Passage =>
══════
Dynamically updating a nested dictionary with multiprocessing.pool (speed issue) - python-3.x

I have written a simple code to understand how lack of communication between the child processes leads to a random result when using multiprocessing.Pool. I input a nested dictionary as a dictproxy object made by multiprocessing.Manager:
manager = Manager()
my_dict = manager.dict()
my_dict['nested'] = nested
into a pool embedding 16 open processes. The nested dictionary is defined below. The function my_function simply generates the second power of each number stored in the elements of the nested dictionary.
══════
Work to be completed => In the multiprocessing post, rewrite the part starting with "my_dict['nested'] = nested" and going on through "the nested dictionary.", substituting "square" for "second power".
══════
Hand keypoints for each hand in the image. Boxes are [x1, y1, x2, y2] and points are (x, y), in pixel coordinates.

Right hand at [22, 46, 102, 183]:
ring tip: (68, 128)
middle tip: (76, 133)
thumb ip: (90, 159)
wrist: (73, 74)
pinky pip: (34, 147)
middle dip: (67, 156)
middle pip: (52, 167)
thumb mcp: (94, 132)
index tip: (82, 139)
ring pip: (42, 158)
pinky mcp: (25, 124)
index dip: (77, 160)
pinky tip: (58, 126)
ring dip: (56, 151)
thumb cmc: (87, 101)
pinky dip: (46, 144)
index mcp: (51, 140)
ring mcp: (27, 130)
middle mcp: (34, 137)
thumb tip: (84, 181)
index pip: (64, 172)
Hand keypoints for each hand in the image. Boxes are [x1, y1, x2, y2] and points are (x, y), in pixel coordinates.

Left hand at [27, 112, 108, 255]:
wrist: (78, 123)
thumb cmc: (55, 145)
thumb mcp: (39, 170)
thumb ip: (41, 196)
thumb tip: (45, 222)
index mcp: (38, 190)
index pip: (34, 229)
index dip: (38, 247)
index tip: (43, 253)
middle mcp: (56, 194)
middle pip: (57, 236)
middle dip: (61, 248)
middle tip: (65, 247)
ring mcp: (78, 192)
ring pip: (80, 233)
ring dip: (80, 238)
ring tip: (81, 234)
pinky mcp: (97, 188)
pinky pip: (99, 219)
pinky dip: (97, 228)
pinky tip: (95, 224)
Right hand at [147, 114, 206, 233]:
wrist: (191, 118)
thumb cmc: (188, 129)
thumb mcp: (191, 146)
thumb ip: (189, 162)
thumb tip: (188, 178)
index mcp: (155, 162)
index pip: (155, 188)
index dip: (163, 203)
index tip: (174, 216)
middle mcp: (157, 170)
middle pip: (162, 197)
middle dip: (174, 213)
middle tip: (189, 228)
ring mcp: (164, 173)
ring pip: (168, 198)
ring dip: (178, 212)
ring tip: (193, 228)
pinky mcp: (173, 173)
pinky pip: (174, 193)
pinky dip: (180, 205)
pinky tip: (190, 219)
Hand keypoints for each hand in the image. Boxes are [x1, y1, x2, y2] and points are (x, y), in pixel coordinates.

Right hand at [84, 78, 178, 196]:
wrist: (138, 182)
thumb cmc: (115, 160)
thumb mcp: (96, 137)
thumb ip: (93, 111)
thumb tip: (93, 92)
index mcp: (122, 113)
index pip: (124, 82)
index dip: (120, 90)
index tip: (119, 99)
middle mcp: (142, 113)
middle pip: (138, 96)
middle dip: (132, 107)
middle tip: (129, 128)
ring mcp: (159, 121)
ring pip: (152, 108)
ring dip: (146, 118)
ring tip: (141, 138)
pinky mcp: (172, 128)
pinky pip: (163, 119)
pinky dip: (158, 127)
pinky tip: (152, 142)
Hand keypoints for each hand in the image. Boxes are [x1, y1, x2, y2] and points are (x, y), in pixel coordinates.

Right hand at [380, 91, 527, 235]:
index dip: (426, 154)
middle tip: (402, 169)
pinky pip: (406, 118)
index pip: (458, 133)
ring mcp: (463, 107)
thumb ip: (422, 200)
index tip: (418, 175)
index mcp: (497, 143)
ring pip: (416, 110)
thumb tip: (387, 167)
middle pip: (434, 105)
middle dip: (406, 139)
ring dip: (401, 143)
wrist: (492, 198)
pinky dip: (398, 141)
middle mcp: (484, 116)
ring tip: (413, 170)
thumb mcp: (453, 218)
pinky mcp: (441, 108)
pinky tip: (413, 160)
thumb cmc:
══════
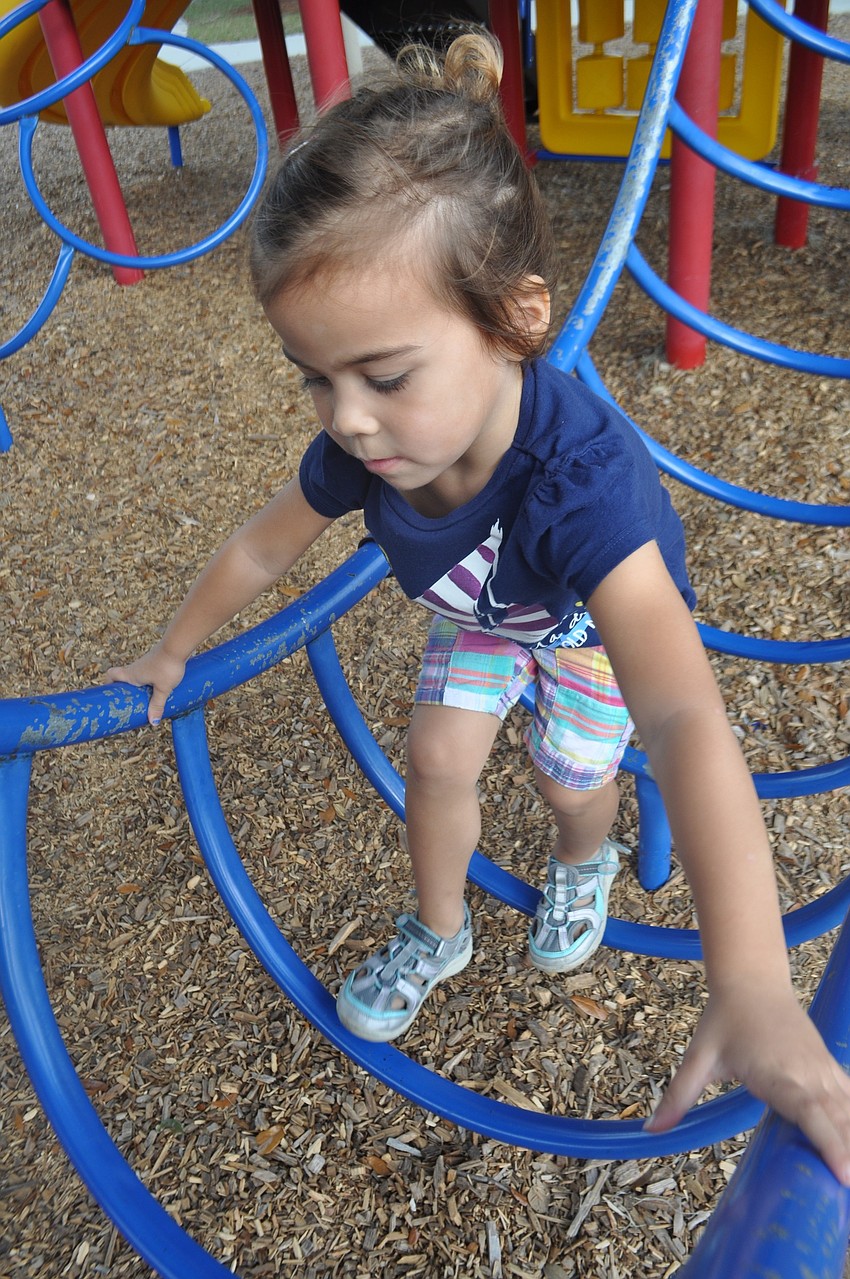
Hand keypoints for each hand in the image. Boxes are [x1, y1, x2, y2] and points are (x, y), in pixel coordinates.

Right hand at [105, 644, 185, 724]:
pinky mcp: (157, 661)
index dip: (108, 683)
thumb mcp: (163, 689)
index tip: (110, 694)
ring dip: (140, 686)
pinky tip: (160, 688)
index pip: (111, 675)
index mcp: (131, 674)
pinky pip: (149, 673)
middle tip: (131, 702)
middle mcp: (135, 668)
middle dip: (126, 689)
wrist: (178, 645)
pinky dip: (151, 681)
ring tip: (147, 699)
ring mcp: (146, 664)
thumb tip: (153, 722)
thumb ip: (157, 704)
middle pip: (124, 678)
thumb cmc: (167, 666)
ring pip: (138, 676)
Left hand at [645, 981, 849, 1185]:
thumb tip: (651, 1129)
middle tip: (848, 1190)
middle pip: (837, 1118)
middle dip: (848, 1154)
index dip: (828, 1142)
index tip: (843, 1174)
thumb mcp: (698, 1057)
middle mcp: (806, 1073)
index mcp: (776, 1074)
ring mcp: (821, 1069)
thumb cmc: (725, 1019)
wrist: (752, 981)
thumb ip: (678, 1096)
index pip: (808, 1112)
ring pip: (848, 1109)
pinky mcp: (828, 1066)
══════
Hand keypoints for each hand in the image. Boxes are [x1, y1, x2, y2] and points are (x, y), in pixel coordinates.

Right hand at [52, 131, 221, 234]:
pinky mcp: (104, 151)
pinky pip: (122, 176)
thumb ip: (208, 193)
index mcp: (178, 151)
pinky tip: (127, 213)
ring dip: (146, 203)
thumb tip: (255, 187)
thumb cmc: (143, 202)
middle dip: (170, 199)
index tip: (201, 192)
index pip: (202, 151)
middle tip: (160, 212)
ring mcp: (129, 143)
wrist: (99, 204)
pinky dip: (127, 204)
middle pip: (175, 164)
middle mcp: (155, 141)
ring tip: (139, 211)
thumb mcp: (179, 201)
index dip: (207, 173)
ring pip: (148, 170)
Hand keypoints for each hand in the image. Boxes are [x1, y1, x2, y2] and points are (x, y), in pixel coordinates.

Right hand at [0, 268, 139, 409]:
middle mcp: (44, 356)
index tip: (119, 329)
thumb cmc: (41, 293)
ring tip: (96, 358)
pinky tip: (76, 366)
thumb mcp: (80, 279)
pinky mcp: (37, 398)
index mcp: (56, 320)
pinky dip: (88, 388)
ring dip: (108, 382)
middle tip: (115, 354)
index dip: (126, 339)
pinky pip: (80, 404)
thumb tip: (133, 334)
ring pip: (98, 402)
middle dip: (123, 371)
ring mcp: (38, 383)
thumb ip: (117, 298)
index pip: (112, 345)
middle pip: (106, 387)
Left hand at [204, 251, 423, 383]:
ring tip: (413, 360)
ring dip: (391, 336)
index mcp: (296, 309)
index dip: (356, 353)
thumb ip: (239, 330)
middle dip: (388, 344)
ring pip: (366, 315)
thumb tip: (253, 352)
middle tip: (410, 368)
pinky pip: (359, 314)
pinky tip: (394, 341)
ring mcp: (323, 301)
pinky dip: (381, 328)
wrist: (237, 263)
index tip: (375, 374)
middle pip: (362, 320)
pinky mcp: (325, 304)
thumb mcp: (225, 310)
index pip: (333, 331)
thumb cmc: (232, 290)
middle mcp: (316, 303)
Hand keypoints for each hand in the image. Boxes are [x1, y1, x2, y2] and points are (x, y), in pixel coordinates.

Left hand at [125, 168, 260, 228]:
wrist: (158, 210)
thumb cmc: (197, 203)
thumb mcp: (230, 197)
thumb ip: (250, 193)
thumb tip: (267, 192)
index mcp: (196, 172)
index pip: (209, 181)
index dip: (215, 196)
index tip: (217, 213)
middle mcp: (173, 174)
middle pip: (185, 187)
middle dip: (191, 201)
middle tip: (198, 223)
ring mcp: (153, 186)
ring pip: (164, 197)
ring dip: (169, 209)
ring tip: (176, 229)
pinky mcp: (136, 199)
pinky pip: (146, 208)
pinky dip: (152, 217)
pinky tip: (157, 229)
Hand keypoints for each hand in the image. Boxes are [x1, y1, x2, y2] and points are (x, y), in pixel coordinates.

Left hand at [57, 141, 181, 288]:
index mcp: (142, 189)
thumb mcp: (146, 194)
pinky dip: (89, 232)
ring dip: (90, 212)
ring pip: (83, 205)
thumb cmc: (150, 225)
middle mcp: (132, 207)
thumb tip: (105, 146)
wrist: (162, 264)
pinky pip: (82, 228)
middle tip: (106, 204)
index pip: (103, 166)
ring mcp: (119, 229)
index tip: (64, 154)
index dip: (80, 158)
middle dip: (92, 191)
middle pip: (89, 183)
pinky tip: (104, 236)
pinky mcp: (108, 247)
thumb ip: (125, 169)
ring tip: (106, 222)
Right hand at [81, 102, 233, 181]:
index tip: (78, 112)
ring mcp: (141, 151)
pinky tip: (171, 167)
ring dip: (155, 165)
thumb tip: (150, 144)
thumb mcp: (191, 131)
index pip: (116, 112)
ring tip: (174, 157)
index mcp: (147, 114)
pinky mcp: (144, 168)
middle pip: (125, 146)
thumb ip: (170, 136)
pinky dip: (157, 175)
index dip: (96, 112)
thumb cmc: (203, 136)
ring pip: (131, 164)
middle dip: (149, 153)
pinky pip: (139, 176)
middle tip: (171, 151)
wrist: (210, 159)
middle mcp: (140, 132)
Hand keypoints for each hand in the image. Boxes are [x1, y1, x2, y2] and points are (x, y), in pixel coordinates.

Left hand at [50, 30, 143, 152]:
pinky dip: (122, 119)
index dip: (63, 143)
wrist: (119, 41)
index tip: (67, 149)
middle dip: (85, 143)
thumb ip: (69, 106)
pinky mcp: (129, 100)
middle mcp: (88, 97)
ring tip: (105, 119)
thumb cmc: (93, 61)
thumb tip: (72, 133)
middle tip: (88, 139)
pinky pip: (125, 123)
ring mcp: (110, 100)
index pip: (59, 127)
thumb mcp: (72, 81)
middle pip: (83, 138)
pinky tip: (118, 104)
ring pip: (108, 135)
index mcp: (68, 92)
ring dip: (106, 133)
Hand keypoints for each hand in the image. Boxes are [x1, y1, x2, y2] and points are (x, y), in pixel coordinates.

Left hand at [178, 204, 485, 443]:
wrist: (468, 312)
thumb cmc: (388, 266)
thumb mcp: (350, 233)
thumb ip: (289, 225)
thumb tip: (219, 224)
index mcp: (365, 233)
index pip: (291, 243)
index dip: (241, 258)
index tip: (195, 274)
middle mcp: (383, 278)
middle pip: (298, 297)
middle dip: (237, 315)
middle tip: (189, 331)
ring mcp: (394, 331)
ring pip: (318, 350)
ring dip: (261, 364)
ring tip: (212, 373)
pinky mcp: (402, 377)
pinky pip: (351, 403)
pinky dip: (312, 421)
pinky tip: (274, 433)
══════
Solved problem =>
my_dict['nested'] = nested
into a pool embedding 16 open processes. The nested dictionary is defined below. The function my_function simply generates the square of each number stored in the elements of the nested dictionary.